Published online by Cambridge University Press: 14 November 2023
Abstract
This chapter explores the relationship between Cardinal Hugo/Gregory IX and Joachim of Fiore and the Florensian Order. It first explores the influence of Joachite thought, particularly concerning the Apocalypse, on the Curia and the wider world of the early thirteenth century. It then examines the part played by Joachim's great confidant, Rainier of Ponza, and Joseph of Fiore, who was closely tied to the Curia, in developing the thought of Hugo/Gregory concerning the part of new religious movements in a new eschatological stage of history. It closes with a thorough examination of the symbolism of the canonization letter of Dominic where the Cistercians and the Florensians together, as the white Quadriga, signify the coming of the Last Age.
Keywords: Joachim of Fiore, Dominicans, Franciscans, Apocalypse, Antichrist
The Pope and … who?
Pope Gregory IX, formerly Cardinal Hugo of Ostia, was known to hold in great esteem the Calabrian abbot Joachim of Fiore (d. 1202) and the Florensian order, which Joachim founded.

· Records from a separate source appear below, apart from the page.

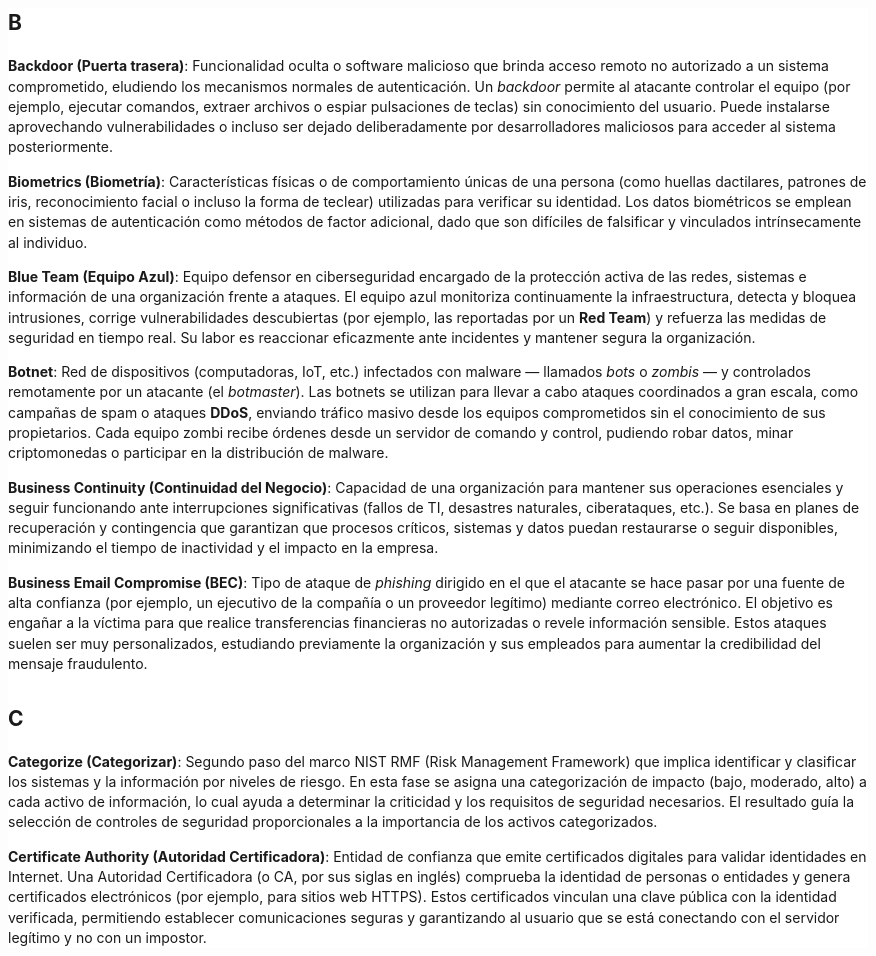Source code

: ## B

**Backdoor (Puerta trasera)**: Funcionalidad oculta o software malicioso que brinda acceso remoto no autorizado a un sistema comprometido, eludiendo los mecanismos normales de autenticación. Un *backdoor* permite al atacante controlar el equipo (por ejemplo, ejecutar comandos, extraer archivos o espiar pulsaciones de teclas) sin conocimiento del usuario. Puede instalarse aprovechando vulnerabilidades o incluso ser dejado deliberadamente por desarrolladores maliciosos para acceder al sistema posteriormente.

**Biometrics (Biometría)**: Características físicas o de comportamiento únicas de una persona (como huellas dactilares, patrones de iris, reconocimiento facial o incluso la forma de teclear) utilizadas para verificar su identidad. Los datos biométricos se emplean en sistemas de autenticación como métodos de factor adicional, dado que son difíciles de falsificar y vinculados intrínsecamente al individuo.

**Blue Team (Equipo Azul)**: Equipo defensor en ciberseguridad encargado de la protección activa de las redes, sistemas e información de una organización frente a ataques. El equipo azul monitoriza continuamente la infraestructura, detecta y bloquea intrusiones, corrige vulnerabilidades descubiertas (por ejemplo, las reportadas por un **Red Team**) y refuerza las medidas de seguridad en tiempo real. Su labor es reaccionar eficazmente ante incidentes y mantener segura la organización.

**Botnet**: Red de dispositivos (computadoras, IoT, etc.) infectados con malware — llamados *bots* o *zombis* — y controlados remotamente por un atacante (el *botmaster*). Las botnets se utilizan para llevar a cabo ataques coordinados a gran escala, como campañas de spam o ataques **DDoS**, enviando tráfico masivo desde los equipos comprometidos sin el conocimiento de sus propietarios. Cada equipo zombi recibe órdenes desde un servidor de comando y control, pudiendo robar datos, minar criptomonedas o participar en la distribución de malware.

**Business Continuity (Continuidad del Negocio)**: Capacidad de una organización para mantener sus operaciones esenciales y seguir funcionando ante interrupciones significativas (fallos de TI, desastres naturales, ciberataques, etc.). Se basa en planes de recuperación y contingencia que garantizan que procesos críticos, sistemas y datos puedan restaurarse o seguir disponibles, minimizando el tiempo de inactividad y el impacto en la empresa.

**Business Email Compromise (BEC)**: Tipo de ataque de *phishing* dirigido en el que el atacante se hace pasar por una fuente de alta confianza (por ejemplo, un ejecutivo de la compañía o un proveedor legítimo) mediante correo electrónico. El objetivo es engañar a la víctima para que realice transferencias financieras no autorizadas o revele información sensible. Estos ataques suelen ser muy personalizados, estudiando previamente la organización y sus empleados para aumentar la credibilidad del mensaje fraudulento.

## C

**Categorize (Categorizar)**: Segundo paso del marco NIST RMF (Risk Management Framework) que implica identificar y clasificar los sistemas y la información por niveles de riesgo. En esta fase se asigna una categorización de impacto (bajo, moderado, alto) a cada activo de información, lo cual ayuda a determinar la criticidad y los requisitos de seguridad necesarios. El resultado guía la selección de controles de seguridad proporcionales a la importancia de los activos categorizados.

**Certificate Authority (Autoridad Certificadora)**: Entidad de confianza que emite certificados digitales para validar identidades en Internet. Una Autoridad Certificadora (o CA, por sus siglas en inglés) comprueba la identidad de personas o entidades y genera certificados electrónicos (por ejemplo, para sitios web HTTPS). Estos certificados vinculan una clave pública con la identidad verificada, permitiendo establecer comunicaciones seguras y garantizando al usuario que se está conectando con el servidor legítimo y no con un impostor.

Gregory's first modern biographer, Joseph Felten, writes of his role in the history of the mendicant orders and his multidimensional contest with his antagonist Frederick II of Hohenstaufen as the two main characteristics of Gregory's pontificate. In both thematic strands, Joachim of Fiore and his legacy were crucial, and without him, his thought and its reception, the history of the rise of the Franciscans and Dominicans and the antagonism between imperial court and Curia in the first half of the thirteenth century would have concluded differently. Throughout his career as cardinal and later as pope, Hugo or Gregory favoured the Florensian order. In a famous letter of the year 1234, he even placed the Florensians on a par with Cistercians, Dominicans, and Franciscans. At first sight this might come as a surprise, given the widespread and long lasting influence that both the Cistercians and the mendicant orders were to enjoy across the centuries, while Joachim's order appears to have faded within his own lifetime, even though his thought and work was to have a lasting impact on the history of medieval, early modern and modern thought. Apart from its founder, almost no members of the medieval Florensian order are known by name and none were in any way particularly prominent either spiritually or intellectually.